- Location: King County, Washington
- Coordinates: 47°27′54″N 121°22′09″W﻿ / ﻿47.4649833°N 121.3691402°W
- Basin countries: United States
- Surface area: 8 acres (0.032 km^{2})
- Surface elevation: 5,125 ft (1,562 m)
- Islands: 0

= Gravel Lake =

Lake in Washington State, USA

Gravel Lake is a small freshwater lake located at the edge of the Pacific Crest Trail on the western skirt of Mount Thomson at the border between King County and Kittitas County, Washington. The lake is a popular area for hiking, swimming, and fishing golden trout and rainbow trout.

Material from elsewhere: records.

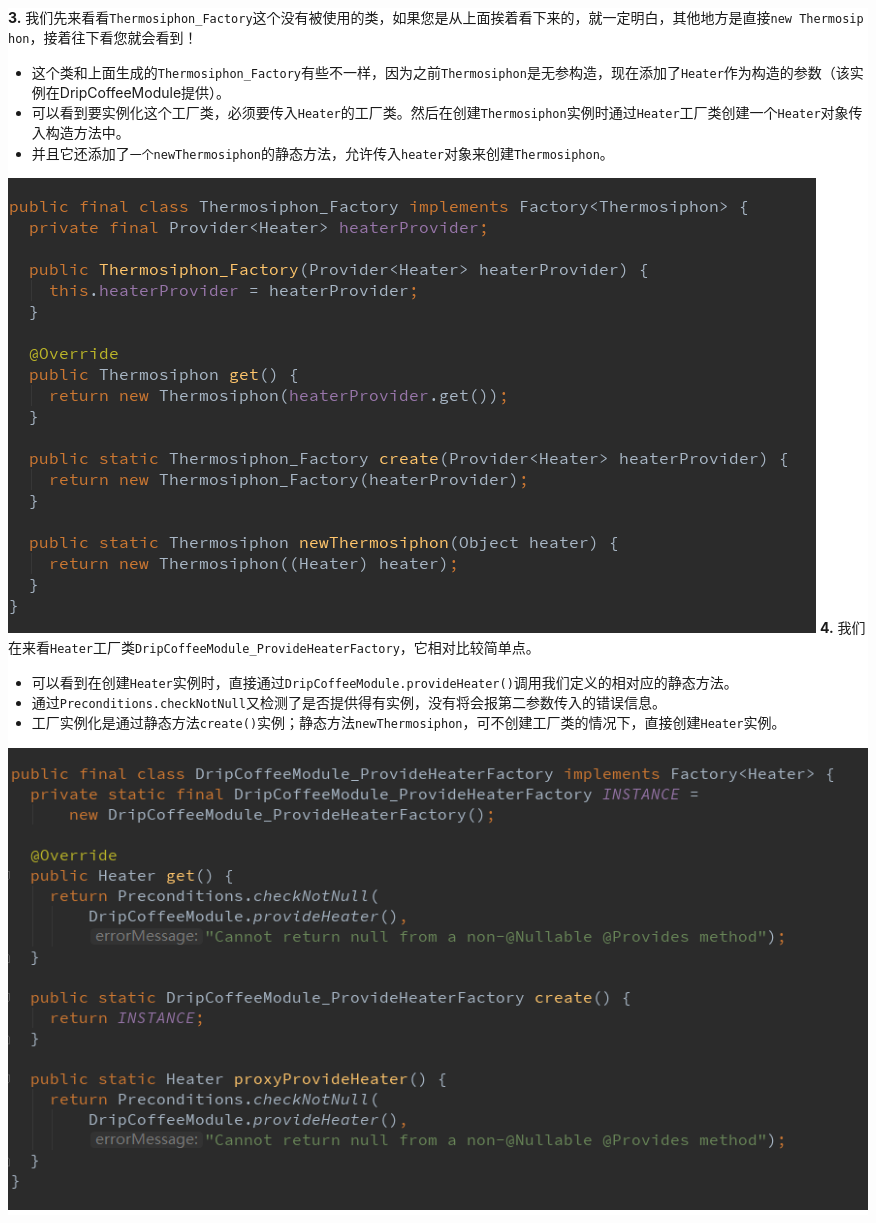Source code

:**3.** 我们先来看看`Thermosiphon_Factory`这个没有被使用的类，如果您是从上面挨着看下来的，就一定明白，其他地方是直接`new Thermosiphon`，接着往下看您就会看到！

- 这个类和上面生成的`Thermosiphon_Factory`有些不一样，因为之前`Thermosiphon`是无参构造，现在添加了`Heater`作为构造的参数（该实例在DripCoffeeModule提供）。
- 可以看到要实例化这个工厂类，必须要传入`Heater`的工厂类。然后在创建`Thermosiphon`实例时通过`Heater`工厂类创建一个`Heater`对象传入构造方法中。
- 并且它还添加了`一个newThermosiphon`的静态方法，允许传入`heater`对象来创建`Thermosiphon`。

![Thermosiphon_Factory](https://raw.githubusercontent.com/xujiaji/xujiaji.github.io/pictures/blog/learn-dagger/20180611142247.png)
**4.** 我们在来看`Heater`工厂类`DripCoffeeModule_ProvideHeaterFactory`，它相对比较简单点。

- 可以看到在创建`Heater`实例时，直接通过`DripCoffeeModule.provideHeater()`调用我们定义的相对应的静态方法。
- 通过`Preconditions.checkNotNull`又检测了是否提供得有实例，没有将会报第二参数传入的错误信息。
- 工厂实例化是通过静态方法`create()`实例；静态方法`newThermosiphon`，可不创建工厂类的情况下，直接创建`Heater`实例。

![DripCoffeeModule_ProvideHeaterFactory](https://raw.githubusercontent.com/xujiaji/xujiaji.github.io/pictures/blog/learn-dagger/20180611142310.png)
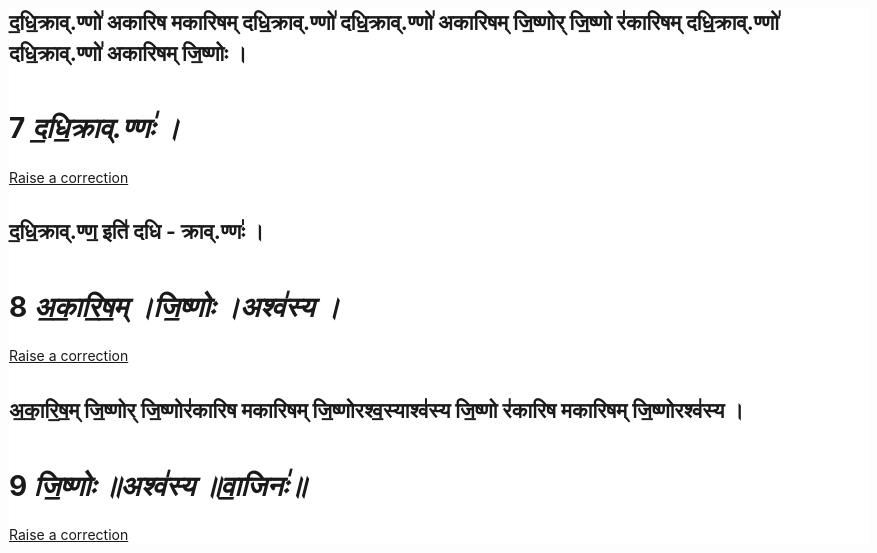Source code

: ## द॒धि॒क्राव्.ण्णो॑ अकारिष मकारिषम् दधि॒क्राव्.ण्णो॑ दधि॒क्राव्.ण्णो॑ अकारिषम् जि॒ष्णोर् जि॒ष्णो र॑कारिषम् दधि॒क्राव्.ण्णो॑ दधि॒क्राव्.ण्णो॑ अकारिषम् जि॒ष्णोः । ##


# 7  _द॒धि॒क्राव्.ण्णः॑ ।_ #  



 [Raise a correction](https://github.com/Lab45-RnD-5GSmartEdge/automation/issues/new?title=TS+1.5.11.4-7&body=%E0%A4%A6%E0%A5%92%E0%A4%A7%E0%A4%BF%E0%A5%92%E0%A4%95%E0%A5%8D%E0%A4%B0%E0%A4%BE%E0%A4%B5%E0%A5%8D.%E0%A4%A3%E0%A5%8D%E0%A4%A3%E0%A4%83%E0%A5%91+%E0%A5%A4%0A%0A%0A%E0%A4%A6%E0%A5%92%E0%A4%A7%E0%A4%BF%E0%A5%92%E0%A4%95%E0%A5%8D%E0%A4%B0%E0%A4%BE%E0%A4%B5%E0%A5%8D.%E0%A4%A3%E0%A5%8D%E0%A4%A3%E0%A5%92+%E0%A4%87%E0%A4%A4%E0%A4%BF%E0%A5%91+%E0%A4%A6%E0%A4%A7%E0%A4%BF+-+%E0%A4%95%E0%A5%8D%E0%A4%B0%E0%A4%BE%E0%A4%B5%E0%A5%8D.%E0%A4%A3%E0%A5%8D%E0%A4%A3%E0%A4%83%E0%A5%91+%E0%A5%A4)

## द॒धि॒क्राव्.ण्ण॒ इति॑ दधि - क्राव्.ण्णः॑ । ##


# 8  _अ॒का॒रि॒ष॒म् ।जि॒ष्णोः ।अश्व॑स्य ।_ #  



 [Raise a correction](https://github.com/Lab45-RnD-5GSmartEdge/automation/issues/new?title=TS+1.5.11.4-8&body=%E0%A4%85%E0%A5%92%E0%A4%95%E0%A4%BE%E0%A5%92%E0%A4%B0%E0%A4%BF%E0%A5%92%E0%A4%B7%E0%A5%92%E0%A4%AE%E0%A5%8D+%E0%A5%A4%E0%A4%9C%E0%A4%BF%E0%A5%92%E0%A4%B7%E0%A5%8D%E0%A4%A3%E0%A5%8B%E0%A4%83+%E0%A5%A4%E0%A4%85%E0%A4%B6%E0%A5%8D%E0%A4%B5%E0%A5%91%E0%A4%B8%E0%A5%8D%E0%A4%AF+%E0%A5%A4%0A%0A%0A%E0%A4%85%E0%A5%92%E0%A4%95%E0%A4%BE%E0%A5%92%E0%A4%B0%E0%A4%BF%E0%A5%92%E0%A4%B7%E0%A5%92%E0%A4%AE%E0%A5%8D+%E0%A4%9C%E0%A4%BF%E0%A5%92%E0%A4%B7%E0%A5%8D%E0%A4%A3%E0%A5%8B%E0%A4%B0%E0%A5%8D+%E0%A4%9C%E0%A4%BF%E0%A5%92%E0%A4%B7%E0%A5%8D%E0%A4%A3%E0%A5%8B%E0%A4%B0%E0%A5%91%E0%A4%95%E0%A4%BE%E0%A4%B0%E0%A4%BF%E0%A4%B7+%E0%A4%AE%E0%A4%95%E0%A4%BE%E0%A4%B0%E0%A4%BF%E0%A4%B7%E0%A4%AE%E0%A5%8D+%E0%A4%9C%E0%A4%BF%E0%A5%92%E0%A4%B7%E0%A5%8D%E0%A4%A3%E0%A5%8B%E0%A4%B0%E0%A4%B6%E0%A5%8D%E0%A4%B5%E0%A5%92%E0%A4%B8%E0%A5%8D%E0%A4%AF%E0%A4%BE%E0%A4%B6%E0%A5%8D%E0%A4%B5%E0%A5%91%E0%A4%B8%E0%A5%8D%E0%A4%AF+%E0%A4%9C%E0%A4%BF%E0%A5%92%E0%A4%B7%E0%A5%8D%E0%A4%A3%E0%A5%8B+%E0%A4%B0%E0%A5%91%E0%A4%95%E0%A4%BE%E0%A4%B0%E0%A4%BF%E0%A4%B7+%E0%A4%AE%E0%A4%95%E0%A4%BE%E0%A4%B0%E0%A4%BF%E0%A4%B7%E0%A4%AE%E0%A5%8D+%E0%A4%9C%E0%A4%BF%E0%A5%92%E0%A4%B7%E0%A5%8D%E0%A4%A3%E0%A5%8B%E0%A4%B0%E0%A4%B6%E0%A5%8D%E0%A4%B5%E0%A5%91%E0%A4%B8%E0%A5%8D%E0%A4%AF+%E0%A5%A4)

## अ॒का॒रि॒ष॒म् जि॒ष्णोर् जि॒ष्णोर॑कारिष मकारिषम् जि॒ष्णोरश्व॒स्याश्व॑स्य जि॒ष्णो र॑कारिष मकारिषम् जि॒ष्णोरश्व॑स्य । ##


# 9  _जि॒ष्णोः ॥अश्व॑स्य ॥वा॒जिनः॑॥_ #  



 [Raise a correction](https://github.com/Lab45-RnD-5GSmartEdge/automation/issues/new?title=TS+1.5.11.4-9&body=%E0%A4%9C%E0%A4%BF%E0%A5%92%E0%A4%B7%E0%A5%8D%E0%A4%A3%E0%A5%8B%E0%A4%83+%E0%A5%A5%E0%A4%85%E0%A4%B6%E0%A5%8D%E0%A4%B5%E0%A5%91%E0%A4%B8%E0%A5%8D%E0%A4%AF+%E0%A5%A5%E0%A4%B5%E0%A4%BE%E0%A5%92%E0%A4%9C%E0%A4%BF%E0%A4%A8%E0%A4%83%E0%A5%91%E0%A5%A5%0A%0A%0A%E0%A4%9C%E0%A4%BF%E0%A5%92%E0%A4%B7%E0%A5%8D%E0%A4%A3%E0%A5%8B+%E0%A4%B0%E0%A4%B6%E0%A5%8D%E0%A4%B5%E0%A5%92%E0%A4%B8%E0%A5%8D%E0%A4%AF%E0%A4%BE%E0%A4%B6%E0%A5%8D%E0%A4%B5%E0%A5%91%E0%A4%B8%E0%A5%8D%E0%A4%AF+%E0%A4%9C%E0%A4%BF%E0%A5%92%E0%A4%B7%E0%A5%8D%E0%A4%A3%E0%A5%8B%E0%A4%B0%E0%A5%8D+%E0%A4%9C%E0%A4%BF%E0%A5%92%E0%A4%B7%E0%A5%8D%E0%A4%A3%E0%A5%8B+%E0%A4%B0%E0%A4%B6%E0%A5%8D%E0%A4%B5%E0%A5%91%E0%A4%B8%E0%A5%8D%E0%A4%AF+%E0%A4%B5%E0%A4%BE%E0%A5%92%E0%A4%9C%E0%A4%BF%E0%A4%A8%E0%A5%8B%E0%A5%91+%E0%A4%B5%E0%A4%BE%E0%A5%92%E0%A4%9C%E0%A4%BF%E0%A4%A8%E0%A5%8B%E0%A5%92+%E0%A4%85%E0%A4%B6%E0%A5%8D%E0%A4%B5%E0%A5%91%E0%A4%B8%E0%A5%8D%E0%A4%AF+%E0%A4%9C%E0%A4%BF%E0%A5%92%E0%A4%B7%E0%A5%8D%E0%A4%A3%E0%A5%8B%E0%A4%B0%E0%A5%8D+%E0%A4%9C%E0%A4%BF%E0%A5%92%E0%A4%B7%E0%A5%8D%E0%A4%A3%E0%A5%8B+%E0%A4%B0%E0%A4%B6%E0%A5%8D%E0%A4%B5%E0%A5%91%E0%A4%B8%E0%A5%8D%E0%A4%AF+%E0%A4%B5%E0%A4%BE%E0%A5%92%E0%A4%9C%E0%A4%BF%E0%A4%A8%E0%A4%83%E0%A5%91+%E0%A5%A4)
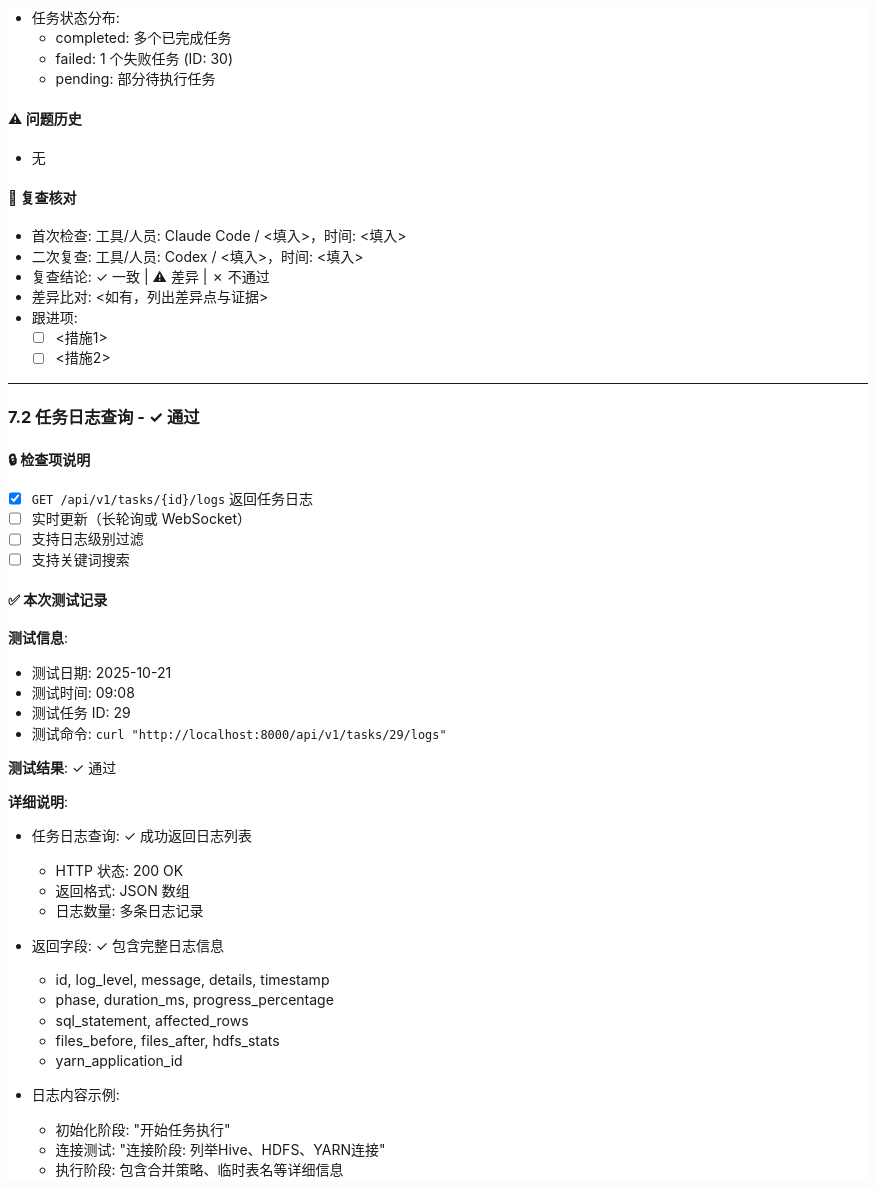 - 任务状态分布:
  - completed: 多个已完成任务
  - failed: 1 个失败任务 (ID: 30)
  - pending: 部分待执行任务

#### ⚠️ 问题历史

- 无

#### 🔁 复查核对

- 首次检查: 工具/人员: Claude Code / <填入>，时间: <填入>
- 二次复查: 工具/人员: Codex / <填入>，时间: <填入>
- 复查结论: ✓ 一致 | ⚠️ 差异 | ✗ 不通过
- 差异比对: <如有，列出差异点与证据>
- 跟进项:
  - [ ] <措施1>
  - [ ] <措施2>

---

### 7.2 任务日志查询 - ✓ 通过

#### 🔒 检查项说明

- [x] `GET /api/v1/tasks/{id}/logs` 返回任务日志
- [ ] 实时更新（长轮询或 WebSocket）
- [ ] 支持日志级别过滤
- [ ] 支持关键词搜索

#### ✅ 本次测试记录

**测试信息**:
- 测试日期: 2025-10-21
- 测试时间: 09:08
- 测试任务 ID: 29
- 测试命令: `curl "http://localhost:8000/api/v1/tasks/29/logs"`

**测试结果**: ✓ 通过

**详细说明**:
- 任务日志查询: ✓ 成功返回日志列表
  - HTTP 状态: 200 OK
  - 返回格式: JSON 数组
  - 日志数量: 多条日志记录

- 返回字段: ✓ 包含完整日志信息
  - id, log_level, message, details, timestamp
  - phase, duration_ms, progress_percentage
  - sql_statement, affected_rows
  - files_before, files_after, hdfs_stats
  - yarn_application_id

- 日志内容示例:
  - 初始化阶段: "开始任务执行"
  - 连接测试: "连接阶段: 列举Hive、HDFS、YARN连接"
  - 执行阶段: 包含合并策略、临时表名等详细信息
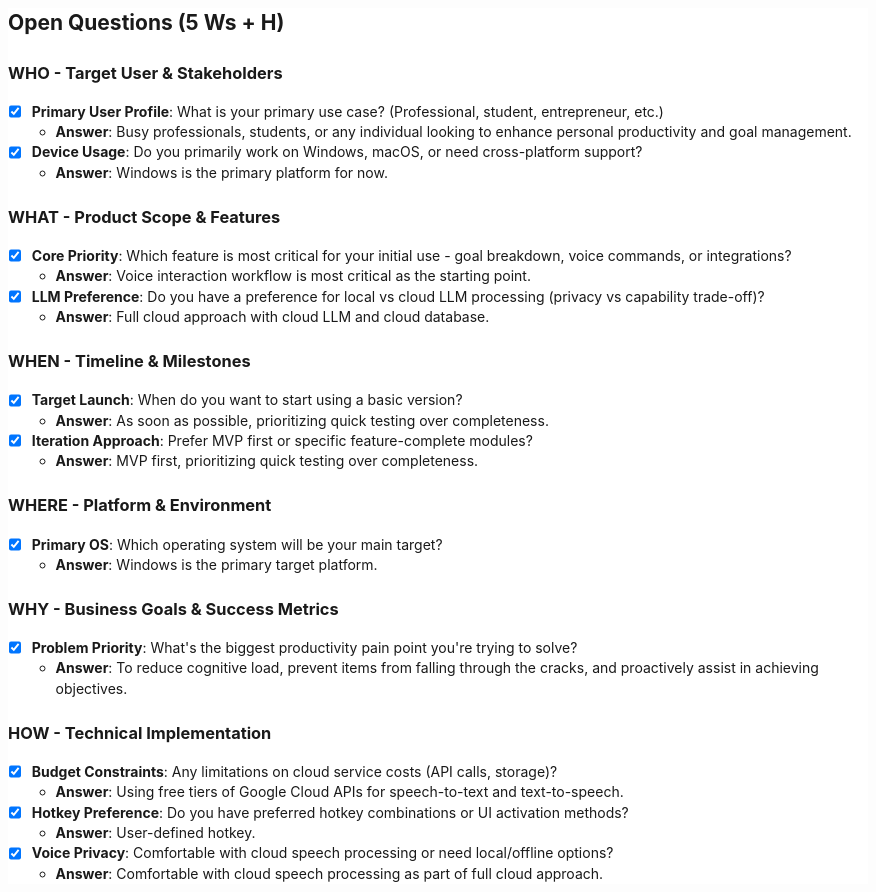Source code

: ## Open Questions (5 Ws + H)

### **WHO** - Target User & Stakeholders
- [x] **Primary User Profile**: What is your primary use case? (Professional, student, entrepreneur, etc.)
   - **Answer**: Busy professionals, students, or any individual looking to enhance personal productivity and goal management.
- [x] **Device Usage**: Do you primarily work on Windows, macOS, or need cross-platform support?
   - **Answer**: Windows is the primary platform for now.

### **WHAT** - Product Scope & Features
- [x] **Core Priority**: Which feature is most critical for your initial use - goal breakdown, voice commands, or integrations?
   - **Answer**: Voice interaction workflow is most critical as the starting point.
- [x] **LLM Preference**: Do you have a preference for local vs cloud LLM processing (privacy vs capability trade-off)?
   - **Answer**: Full cloud approach with cloud LLM and cloud database.

### **WHEN** - Timeline & Milestones
- [x] **Target Launch**: When do you want to start using a basic version?
   - **Answer**: As soon as possible, prioritizing quick testing over completeness.
- [x] **Iteration Approach**: Prefer MVP first or specific feature-complete modules?
   - **Answer**: MVP first, prioritizing quick testing over completeness.

### **WHERE** - Platform & Environment
- [x] **Primary OS**: Which operating system will be your main target?
   - **Answer**: Windows is the primary target platform.

### **WHY** - Business Goals & Success Metrics
- [x] **Problem Priority**: What's the biggest productivity pain point you're trying to solve?
   - **Answer**: To reduce cognitive load, prevent items from falling through the cracks, and proactively assist in achieving objectives.

### **HOW** - Technical Implementation
- [x] **Budget Constraints**: Any limitations on cloud service costs (API calls, storage)?
   - **Answer**: Using free tiers of Google Cloud APIs for speech-to-text and text-to-speech.
- [x] **Hotkey Preference**: Do you have preferred hotkey combinations or UI activation methods?
   - **Answer**: User-defined hotkey.
- [x] **Voice Privacy**: Comfortable with cloud speech processing or need local/offline options?
   - **Answer**: Comfortable with cloud speech processing as part of full cloud approach.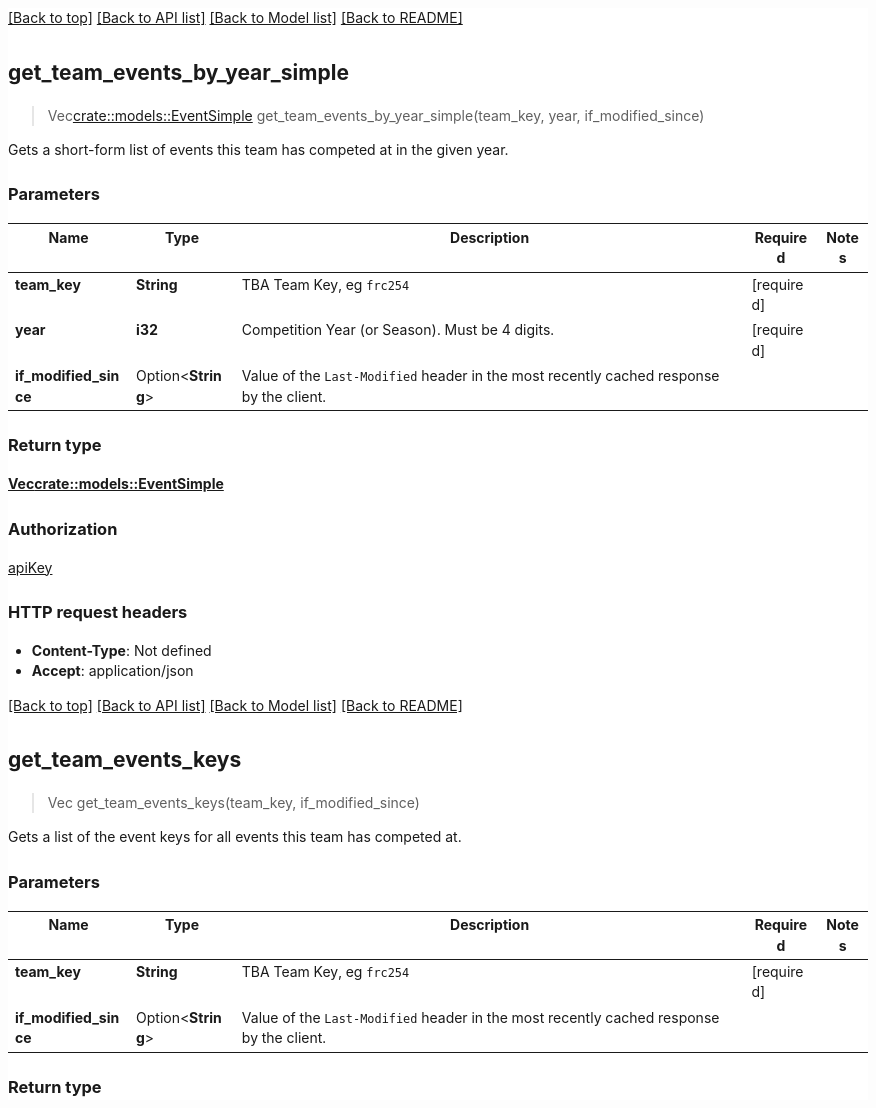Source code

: [[Back to top]](#) [[Back to API list]](../README.md#documentation-for-api-endpoints) [[Back to Model list]](../README.md#documentation-for-models) [[Back to README]](../README.md)


## get_team_events_by_year_simple

> Vec<crate::models::EventSimple> get_team_events_by_year_simple(team_key, year, if_modified_since)


Gets a short-form list of events this team has competed at in the given year.

### Parameters


Name | Type | Description  | Required | Notes
------------- | ------------- | ------------- | ------------- | -------------
**team_key** | **String** | TBA Team Key, eg `frc254` | [required] |
**year** | **i32** | Competition Year (or Season). Must be 4 digits. | [required] |
**if_modified_since** | Option<**String**> | Value of the `Last-Modified` header in the most recently cached response by the client. |  |

### Return type

[**Vec<crate::models::EventSimple>**](Event_Simple.md)

### Authorization

[apiKey](../README.md#apiKey)

### HTTP request headers

- **Content-Type**: Not defined
- **Accept**: application/json

[[Back to top]](#) [[Back to API list]](../README.md#documentation-for-api-endpoints) [[Back to Model list]](../README.md#documentation-for-models) [[Back to README]](../README.md)


## get_team_events_keys

> Vec<String> get_team_events_keys(team_key, if_modified_since)


Gets a list of the event keys for all events this team has competed at.

### Parameters


Name | Type | Description  | Required | Notes
------------- | ------------- | ------------- | ------------- | -------------
**team_key** | **String** | TBA Team Key, eg `frc254` | [required] |
**if_modified_since** | Option<**String**> | Value of the `Last-Modified` header in the most recently cached response by the client. |  |

### Return type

Other Alpine lakes are in the vicinity, including the Alaska Lake a short distance east, and Joe Lake and Edds Lake northbound on the PCT. To the east is Hibox Mountain.

==Location==
Access to Gravel Lake and surrounding areas is through the Pacific Crest Trail's Kendell Katwalk. Most visitors to Gravel Lake are day hikers although the lake is provided with campsites. Gold Creek Trail connects to the Pacific Crest Trail on the east ridge of Gravel Lake.

==Climate==
Gravel Lake is located in a hemiboreal climate, part of the marine west coast climate zone of western North America. Temperatures and precipitation is similar to neighbor lakes like Alaska Lake. The wettest month is January, with 396 millimeters of rain, and the least in July, with 38 millimeters of rain.